Dataset entries

BEGIN

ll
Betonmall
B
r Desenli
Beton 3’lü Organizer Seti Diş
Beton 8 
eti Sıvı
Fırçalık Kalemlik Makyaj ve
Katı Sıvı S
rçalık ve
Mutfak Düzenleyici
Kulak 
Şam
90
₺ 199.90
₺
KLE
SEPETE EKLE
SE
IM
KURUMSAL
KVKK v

END

▶ Your instructions
Set the entries down again, unchanged and complete.

▶ Task solution
ll
Betonmall
B
r Desenli
Beton 3’lü Organizer Seti Diş
Beton 8 
eti Sıvı
Fırçalık Kalemlik Makyaj ve
Katı Sıvı S
rçalık ve
Mutfak Düzenleyici
Kulak 
Şam
90
₺ 199.90
₺
KLE
SEPETE EKLE
SE
IM
KURUMSAL
KVKK v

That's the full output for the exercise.